Cornelia Rinsche Hartog

And always the knowledge, the background bittersweetness, the nostalgia and the mute vague anger that here is a person, here is a human being, a soul at some stage in a life: alive, real, feeling, touching, hoping, dreaming, laughing … whose heart no longer beats. Whose breath is stilled. Who you cannot touch anymore.

A picture is a stolen moment. Stolen from us and … stolen from them.

On April 24, 1996, Corrie died of cancer in Langley Memorial Hospital. As she died, so did her husband Rienk, in a sense. He outlived her by 9 years, but in truth became only a shell of his former self.

I hardly knew her. She served us drinks and snacks, lunch. Asked questions, laughed. Said “yah, yah,” with a shake of the head in the good old-fashioned Dutch immigrant way. Always dressed up: hat, jewelry, shoes. Proper, but not stiff.

Someone – was it her father – made her that toy wheelbarrow. Maybe an uncle. The shovel that rests in it. Look at the thing – cross-bracing, handles. They knew how to make toys back then, toys that didn’t break the day after Sinterklaas. This one was love frozen into wood and metal.

See how blond she is, the prototypical Dutch girl. How artless her arms and fingers fall to her sides. How her white sleeves puck up at the edges. Her square-toed child’s shoes, with little white socks slumping down over the latches.

What is she – four, five? She was tall as an adult; probably tall as a child as well. She looks well-fed, but in just a decade and a half she would live through WWII and know both hunger and sorrow.

She’s already developed a child’s reserve – you can see it in the mouth, the cheeks, the slightly off-kilter stance. Perhaps this was the genesis of the dignity that I saw, 60 years later.

You look at her and you wonder: this girl was involved in the resistance. A brother died fighting the Germans. Her future husband helped the Canadian troops who were liberating the Netherlands. How could she know what was coming?
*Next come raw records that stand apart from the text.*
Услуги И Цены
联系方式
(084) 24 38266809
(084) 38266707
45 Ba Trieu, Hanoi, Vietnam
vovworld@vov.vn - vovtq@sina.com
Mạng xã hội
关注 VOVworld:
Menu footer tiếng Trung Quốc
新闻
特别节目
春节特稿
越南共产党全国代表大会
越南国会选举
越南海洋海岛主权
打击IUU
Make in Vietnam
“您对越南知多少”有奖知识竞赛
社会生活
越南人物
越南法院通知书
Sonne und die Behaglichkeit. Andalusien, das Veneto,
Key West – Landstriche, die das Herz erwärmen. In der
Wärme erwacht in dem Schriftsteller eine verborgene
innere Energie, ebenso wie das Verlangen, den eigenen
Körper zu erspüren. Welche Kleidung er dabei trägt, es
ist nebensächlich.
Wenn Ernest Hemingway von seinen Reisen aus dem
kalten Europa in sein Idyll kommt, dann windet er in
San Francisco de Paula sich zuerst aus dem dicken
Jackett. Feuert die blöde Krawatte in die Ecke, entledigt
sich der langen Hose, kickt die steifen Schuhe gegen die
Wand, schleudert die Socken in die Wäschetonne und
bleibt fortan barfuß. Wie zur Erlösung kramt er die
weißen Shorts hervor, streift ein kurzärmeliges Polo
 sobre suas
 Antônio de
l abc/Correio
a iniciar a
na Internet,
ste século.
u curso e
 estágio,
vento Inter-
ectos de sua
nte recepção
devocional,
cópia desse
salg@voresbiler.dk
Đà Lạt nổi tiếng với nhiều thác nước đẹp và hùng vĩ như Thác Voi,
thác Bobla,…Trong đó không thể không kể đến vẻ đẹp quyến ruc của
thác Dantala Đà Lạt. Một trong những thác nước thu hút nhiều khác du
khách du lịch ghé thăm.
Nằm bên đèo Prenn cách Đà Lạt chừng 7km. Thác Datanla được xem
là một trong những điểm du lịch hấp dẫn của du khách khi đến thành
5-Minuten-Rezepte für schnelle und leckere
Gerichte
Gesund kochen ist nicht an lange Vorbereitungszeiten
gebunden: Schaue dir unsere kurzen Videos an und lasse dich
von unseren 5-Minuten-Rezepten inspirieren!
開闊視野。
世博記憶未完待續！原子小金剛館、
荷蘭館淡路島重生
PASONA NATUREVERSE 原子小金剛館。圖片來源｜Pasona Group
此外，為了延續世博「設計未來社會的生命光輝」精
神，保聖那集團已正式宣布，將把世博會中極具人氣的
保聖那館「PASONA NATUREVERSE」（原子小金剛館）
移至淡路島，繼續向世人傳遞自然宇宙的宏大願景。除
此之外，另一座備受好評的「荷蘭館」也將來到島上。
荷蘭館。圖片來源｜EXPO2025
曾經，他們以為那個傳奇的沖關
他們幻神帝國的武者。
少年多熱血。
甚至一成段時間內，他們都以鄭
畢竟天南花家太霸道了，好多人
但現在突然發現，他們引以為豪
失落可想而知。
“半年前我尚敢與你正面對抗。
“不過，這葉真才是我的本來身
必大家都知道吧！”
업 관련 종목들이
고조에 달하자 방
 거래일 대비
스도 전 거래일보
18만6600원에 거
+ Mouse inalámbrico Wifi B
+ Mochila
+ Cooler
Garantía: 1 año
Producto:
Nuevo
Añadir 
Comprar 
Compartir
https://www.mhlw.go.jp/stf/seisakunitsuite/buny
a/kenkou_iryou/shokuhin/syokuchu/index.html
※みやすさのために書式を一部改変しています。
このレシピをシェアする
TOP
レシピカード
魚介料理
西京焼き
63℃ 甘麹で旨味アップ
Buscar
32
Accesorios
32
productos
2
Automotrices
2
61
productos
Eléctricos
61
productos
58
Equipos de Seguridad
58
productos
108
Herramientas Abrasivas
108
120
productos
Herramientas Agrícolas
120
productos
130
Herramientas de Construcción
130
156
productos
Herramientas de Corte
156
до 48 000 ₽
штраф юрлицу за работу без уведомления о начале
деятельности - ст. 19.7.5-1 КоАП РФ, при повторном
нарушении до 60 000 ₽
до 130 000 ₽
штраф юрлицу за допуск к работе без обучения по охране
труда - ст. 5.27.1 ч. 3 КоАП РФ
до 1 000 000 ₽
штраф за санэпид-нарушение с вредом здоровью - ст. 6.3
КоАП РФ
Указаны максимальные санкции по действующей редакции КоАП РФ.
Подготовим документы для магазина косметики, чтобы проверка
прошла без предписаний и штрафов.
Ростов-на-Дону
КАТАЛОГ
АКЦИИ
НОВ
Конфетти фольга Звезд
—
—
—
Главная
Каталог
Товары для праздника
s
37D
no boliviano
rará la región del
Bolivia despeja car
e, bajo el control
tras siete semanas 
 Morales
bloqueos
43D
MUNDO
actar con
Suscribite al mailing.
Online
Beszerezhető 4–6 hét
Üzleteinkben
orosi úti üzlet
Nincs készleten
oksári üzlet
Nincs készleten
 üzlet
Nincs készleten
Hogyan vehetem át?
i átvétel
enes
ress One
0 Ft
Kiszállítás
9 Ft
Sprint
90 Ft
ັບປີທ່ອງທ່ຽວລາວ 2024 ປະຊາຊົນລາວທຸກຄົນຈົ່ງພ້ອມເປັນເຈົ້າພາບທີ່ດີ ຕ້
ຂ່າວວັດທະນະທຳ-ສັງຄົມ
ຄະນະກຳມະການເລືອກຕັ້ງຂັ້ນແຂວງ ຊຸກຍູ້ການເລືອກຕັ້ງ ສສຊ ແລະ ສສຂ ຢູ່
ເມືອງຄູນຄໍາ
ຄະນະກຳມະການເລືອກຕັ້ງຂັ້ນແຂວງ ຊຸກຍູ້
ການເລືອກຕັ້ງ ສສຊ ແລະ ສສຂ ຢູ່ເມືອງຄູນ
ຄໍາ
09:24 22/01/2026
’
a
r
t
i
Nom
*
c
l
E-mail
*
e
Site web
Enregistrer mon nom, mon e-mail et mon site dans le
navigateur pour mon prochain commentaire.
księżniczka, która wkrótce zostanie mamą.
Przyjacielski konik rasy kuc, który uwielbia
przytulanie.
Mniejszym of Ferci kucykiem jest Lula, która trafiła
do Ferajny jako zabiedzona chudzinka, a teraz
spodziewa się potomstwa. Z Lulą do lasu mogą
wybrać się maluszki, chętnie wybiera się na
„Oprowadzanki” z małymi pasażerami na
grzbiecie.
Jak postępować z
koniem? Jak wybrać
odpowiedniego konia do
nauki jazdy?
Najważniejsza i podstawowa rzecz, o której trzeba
And after the war: marriage, immigration to Canada. A new life, a new house – many houses – throughout British Columbia. Years slipped into decades. Children – three, a teacher, a doctor, a musician. A community, a church. A home. A life.

And now a memory and a photography.

But more than that. Corrie was a Christian. That’s someone who knows a heavenly father. Someone who trusts a Savior.

And someone we’ll see again – in the fullness of time.

. . .
. . .

PS: We keep a birthday calendar in our house. I saw the scrawled “Oma” with a cross beside it about a week ago, and have been wanting to post something in her memory ever since.